• _Aim of the task_: The records below are to be repeated in full, exactly as they are.

• _Supplied material_:
= = =

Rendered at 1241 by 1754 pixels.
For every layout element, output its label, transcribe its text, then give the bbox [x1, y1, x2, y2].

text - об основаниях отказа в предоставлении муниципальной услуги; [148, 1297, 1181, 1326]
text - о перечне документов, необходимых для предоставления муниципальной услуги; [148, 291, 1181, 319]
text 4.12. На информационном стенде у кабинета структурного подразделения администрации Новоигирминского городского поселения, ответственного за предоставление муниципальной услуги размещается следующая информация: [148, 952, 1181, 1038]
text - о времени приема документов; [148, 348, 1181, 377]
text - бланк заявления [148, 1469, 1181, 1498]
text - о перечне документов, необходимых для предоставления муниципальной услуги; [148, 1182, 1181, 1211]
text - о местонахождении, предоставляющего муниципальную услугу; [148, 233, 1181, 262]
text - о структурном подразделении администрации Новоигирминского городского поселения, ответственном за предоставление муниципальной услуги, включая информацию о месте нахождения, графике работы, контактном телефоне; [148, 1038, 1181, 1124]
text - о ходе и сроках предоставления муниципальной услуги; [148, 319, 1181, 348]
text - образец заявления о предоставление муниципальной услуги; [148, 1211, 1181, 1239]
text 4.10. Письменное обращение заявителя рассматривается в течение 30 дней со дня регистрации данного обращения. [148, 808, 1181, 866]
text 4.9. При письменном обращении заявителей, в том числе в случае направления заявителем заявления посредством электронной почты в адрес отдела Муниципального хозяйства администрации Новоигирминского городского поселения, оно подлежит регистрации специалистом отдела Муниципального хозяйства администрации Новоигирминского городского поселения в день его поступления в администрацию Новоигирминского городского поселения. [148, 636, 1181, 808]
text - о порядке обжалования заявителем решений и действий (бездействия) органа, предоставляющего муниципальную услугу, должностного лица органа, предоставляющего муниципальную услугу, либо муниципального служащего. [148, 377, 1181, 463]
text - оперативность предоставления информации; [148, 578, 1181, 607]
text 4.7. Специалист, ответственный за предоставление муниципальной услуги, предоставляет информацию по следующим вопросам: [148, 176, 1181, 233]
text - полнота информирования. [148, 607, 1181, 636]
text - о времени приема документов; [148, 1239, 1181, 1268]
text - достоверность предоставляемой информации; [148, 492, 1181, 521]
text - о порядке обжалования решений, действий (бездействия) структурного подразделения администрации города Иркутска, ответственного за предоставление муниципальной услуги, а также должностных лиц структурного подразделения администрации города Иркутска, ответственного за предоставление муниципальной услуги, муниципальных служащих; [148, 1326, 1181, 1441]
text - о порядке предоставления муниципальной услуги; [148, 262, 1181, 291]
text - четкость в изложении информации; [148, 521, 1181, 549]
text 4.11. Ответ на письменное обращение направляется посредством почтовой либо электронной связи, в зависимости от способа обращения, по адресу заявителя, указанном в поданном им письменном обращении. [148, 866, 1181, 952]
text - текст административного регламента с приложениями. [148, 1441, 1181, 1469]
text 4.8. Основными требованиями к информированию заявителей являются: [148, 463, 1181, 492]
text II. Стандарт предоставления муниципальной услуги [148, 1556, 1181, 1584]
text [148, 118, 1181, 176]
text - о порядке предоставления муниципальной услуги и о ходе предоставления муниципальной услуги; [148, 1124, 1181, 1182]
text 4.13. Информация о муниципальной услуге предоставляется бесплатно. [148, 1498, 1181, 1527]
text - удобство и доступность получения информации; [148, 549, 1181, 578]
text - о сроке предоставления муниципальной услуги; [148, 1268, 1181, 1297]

= = =

• _Task response_:
Rendered at 1241 by 1754 pixels.
For every layout element, output its label, transcribe its text, then give the bbox [x1, y1, x2, y2].

text - об основаниях отказа в предоставлении муниципальной услуги; [148, 1297, 1181, 1326]
text - о перечне документов, необходимых для предоставления муниципальной услуги; [148, 291, 1181, 319]
text 4.12. На информационном стенде у кабинета структурного подразделения администрации Новоигирминского городского поселения, ответственного за предоставление муниципальной услуги размещается следующая информация: [148, 952, 1181, 1038]
text - о времени приема документов; [148, 348, 1181, 377]
text - бланк заявления [148, 1469, 1181, 1498]
text - о перечне документов, необходимых для предоставления муниципальной услуги; [148, 1182, 1181, 1211]
text - о местонахождении, предоставляющего муниципальную услугу; [148, 233, 1181, 262]
text - о структурном подразделении администрации Новоигирминского городского поселения, ответственном за предоставление муниципальной услуги, включая информацию о месте нахождения, графике работы, контактном телефоне; [148, 1038, 1181, 1124]
text - о ходе и сроках предоставления муниципальной услуги; [148, 319, 1181, 348]
text - образец заявления о предоставление муниципальной услуги; [148, 1211, 1181, 1239]
text 4.10. Письменное обращение заявителя рассматривается в течение 30 дней со дня регистрации данного обращения. [148, 808, 1181, 866]
text 4.9. При письменном обращении заявителей, в том числе в случае направления заявителем заявления посредством электронной почты в адрес отдела Муниципального хозяйства администрации Новоигирминского городского поселения, оно подлежит регистрации специалистом отдела Муниципального хозяйства администрации Новоигирминского городского поселения в день его поступления в администрацию Новоигирминского городского поселения. [148, 636, 1181, 808]
text - о порядке обжалования заявителем решений и действий (бездействия) органа, предоставляющего муниципальную услугу, должностного лица органа, предоставляющего муниципальную услугу, либо муниципального служащего. [148, 377, 1181, 463]
text - оперативность предоставления информации; [148, 578, 1181, 607]
text 4.7. Специалист, ответственный за предоставление муниципальной услуги, предоставляет информацию по следующим вопросам: [148, 176, 1181, 233]
text - полнота информирования. [148, 607, 1181, 636]
text - о времени приема документов; [148, 1239, 1181, 1268]
text - достоверность предоставляемой информации; [148, 492, 1181, 521]
text - о порядке обжалования решений, действий (бездействия) структурного подразделения администрации города Иркутска, ответственного за предоставление муниципальной услуги, а также должностных лиц структурного подразделения администрации города Иркутска, ответственного за предоставление муниципальной услуги, муниципальных служащих; [148, 1326, 1181, 1441]
text - о порядке предоставления муниципальной услуги; [148, 262, 1181, 291]
text - четкость в изложении информации; [148, 521, 1181, 549]
text 4.11. Ответ на письменное обращение направляется посредством почтовой либо электронной связи, в зависимости от способа обращения, по адресу заявителя, указанном в поданном им письменном обращении. [148, 866, 1181, 952]
text - текст административного регламента с приложениями. [148, 1441, 1181, 1469]
text 4.8. Основными требованиями к информированию заявителей являются: [148, 463, 1181, 492]
text II. Стандарт предоставления муниципальной услуги [148, 1556, 1181, 1584]
text [148, 118, 1181, 176]
text - о порядке предоставления муниципальной услуги и о ходе предоставления муниципальной услуги; [148, 1124, 1181, 1182]
text 4.13. Информация о муниципальной услуге предоставляется бесплатно. [148, 1498, 1181, 1527]
text - удобство и доступность получения информации; [148, 549, 1181, 578]
text - о сроке предоставления муниципальной услуги; [148, 1268, 1181, 1297]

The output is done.